Ether I have misunderstood something in the story or you had.

My reading is, that FBI thinks they are fake dog bites, because there is no dog DNA in the wounds but human DNA.

'Kris snorted. "Faked, using dog teeth in some sort of crushing mechanism. Otherwise we'd have found canine DNA in the bites. And feline DNA in the claw marks." '

By the way why should those 48er gang members use fake bites in their rituals when they have the very real fangs?
Remember they are werewolves too.
Or did I misread something again?
mbarkermbarker on November 16th, 2017 01:27 am (UTC)
Re: Fake dog bites.
No, I think you're right, the 48er gang members used very real fangs for very real biting, but the FBI thinks they are fake because... there's no dog DNA in the bites. How do you get bites without dog DNA? Fake bites.
(Anonymous) on November 16th, 2017 02:21 am (UTC)
RE: Re: Fake dog bites.
I think we are talking past each other. We know Leo's side.

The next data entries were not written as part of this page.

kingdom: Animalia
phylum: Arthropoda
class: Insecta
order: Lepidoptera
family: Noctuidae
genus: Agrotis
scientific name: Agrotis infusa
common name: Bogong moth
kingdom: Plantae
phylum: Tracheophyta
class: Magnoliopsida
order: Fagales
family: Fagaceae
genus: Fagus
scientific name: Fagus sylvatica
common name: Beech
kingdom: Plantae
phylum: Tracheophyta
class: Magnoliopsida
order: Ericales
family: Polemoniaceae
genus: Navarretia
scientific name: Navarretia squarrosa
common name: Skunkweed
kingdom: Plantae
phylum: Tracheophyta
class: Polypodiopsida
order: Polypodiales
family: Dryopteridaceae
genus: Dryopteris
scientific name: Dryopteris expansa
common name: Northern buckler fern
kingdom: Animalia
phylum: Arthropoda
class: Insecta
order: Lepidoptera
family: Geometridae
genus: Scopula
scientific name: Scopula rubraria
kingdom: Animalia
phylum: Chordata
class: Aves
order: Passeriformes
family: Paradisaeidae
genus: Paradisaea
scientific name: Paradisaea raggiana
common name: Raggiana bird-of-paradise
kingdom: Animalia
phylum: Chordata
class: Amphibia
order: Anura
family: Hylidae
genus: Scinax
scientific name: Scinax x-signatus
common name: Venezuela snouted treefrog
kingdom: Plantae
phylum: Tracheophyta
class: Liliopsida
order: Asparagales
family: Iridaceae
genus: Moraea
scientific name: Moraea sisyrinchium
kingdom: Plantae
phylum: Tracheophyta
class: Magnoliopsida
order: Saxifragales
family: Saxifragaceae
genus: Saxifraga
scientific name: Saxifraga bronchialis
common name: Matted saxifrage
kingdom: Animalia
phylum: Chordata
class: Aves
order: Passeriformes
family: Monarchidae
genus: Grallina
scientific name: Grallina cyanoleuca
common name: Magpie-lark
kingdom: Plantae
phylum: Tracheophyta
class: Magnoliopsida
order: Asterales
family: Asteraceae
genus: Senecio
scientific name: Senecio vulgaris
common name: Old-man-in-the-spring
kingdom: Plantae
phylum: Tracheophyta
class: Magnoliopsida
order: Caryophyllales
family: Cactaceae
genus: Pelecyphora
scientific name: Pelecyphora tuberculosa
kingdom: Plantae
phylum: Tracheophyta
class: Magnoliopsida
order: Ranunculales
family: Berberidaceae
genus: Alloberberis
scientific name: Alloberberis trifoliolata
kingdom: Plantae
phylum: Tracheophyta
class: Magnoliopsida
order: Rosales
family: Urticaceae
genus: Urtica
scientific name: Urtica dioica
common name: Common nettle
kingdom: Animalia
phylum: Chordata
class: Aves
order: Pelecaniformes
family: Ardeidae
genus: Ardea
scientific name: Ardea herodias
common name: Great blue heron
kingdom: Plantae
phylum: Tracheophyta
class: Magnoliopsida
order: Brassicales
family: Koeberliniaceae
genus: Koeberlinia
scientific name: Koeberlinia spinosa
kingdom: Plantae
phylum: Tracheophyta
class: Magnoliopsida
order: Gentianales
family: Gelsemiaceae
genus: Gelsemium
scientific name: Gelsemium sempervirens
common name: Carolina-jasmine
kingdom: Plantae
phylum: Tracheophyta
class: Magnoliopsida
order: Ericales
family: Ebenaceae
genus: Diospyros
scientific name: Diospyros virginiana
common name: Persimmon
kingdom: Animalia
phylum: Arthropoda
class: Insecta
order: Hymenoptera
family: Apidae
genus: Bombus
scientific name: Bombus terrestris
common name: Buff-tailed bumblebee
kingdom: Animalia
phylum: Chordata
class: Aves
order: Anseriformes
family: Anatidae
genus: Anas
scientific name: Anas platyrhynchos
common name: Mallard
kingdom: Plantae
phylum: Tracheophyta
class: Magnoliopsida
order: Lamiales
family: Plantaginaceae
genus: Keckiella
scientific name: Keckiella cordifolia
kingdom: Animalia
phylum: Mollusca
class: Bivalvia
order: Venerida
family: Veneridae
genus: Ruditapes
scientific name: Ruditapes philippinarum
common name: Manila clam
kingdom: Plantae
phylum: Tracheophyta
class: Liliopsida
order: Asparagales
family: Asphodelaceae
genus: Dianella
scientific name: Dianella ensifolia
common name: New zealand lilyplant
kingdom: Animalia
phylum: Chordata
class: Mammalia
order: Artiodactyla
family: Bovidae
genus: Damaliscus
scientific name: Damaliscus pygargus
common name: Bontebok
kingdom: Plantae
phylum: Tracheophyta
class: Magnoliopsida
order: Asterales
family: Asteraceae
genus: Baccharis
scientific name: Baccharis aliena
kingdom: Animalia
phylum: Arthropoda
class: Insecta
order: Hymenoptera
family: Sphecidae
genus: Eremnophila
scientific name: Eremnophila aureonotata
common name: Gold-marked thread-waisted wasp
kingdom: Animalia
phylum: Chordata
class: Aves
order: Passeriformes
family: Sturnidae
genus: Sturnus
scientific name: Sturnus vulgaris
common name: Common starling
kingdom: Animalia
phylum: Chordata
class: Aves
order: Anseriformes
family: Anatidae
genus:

Kris does not. Kris knows he has fake dog bites. I have the impression that it isn't just the wrong DNA, but that there was something else off about the bites, which was what prompted the DNA testing in the first place.
Otherwise, you have obvious dog bites. What prompted testing the saliva in them in the first place?

Holly
Zan Lynxzlynx on November 16th, 2017 05:27 am (UTC)
Re: Fake dog bites.
They also mentioned cannibalism. Maybe they tested for that reason.
ekuah on November 16th, 2017 08:36 am (UTC)
Sorry if I repeat myself
Pam mentioned that the werewolves have retractable claws, even in full canine form.
That's definitely not normal for a dog.
Maybe the tooth positioning is off too.
So they were wondering if the bites came from coyotes, wolves, jackals ... (I'm not sure what kind of critters you could find in american deserts)
And a bite is not really like a fingerprint. It's somewhat vague. You can't really identify someone or something by it.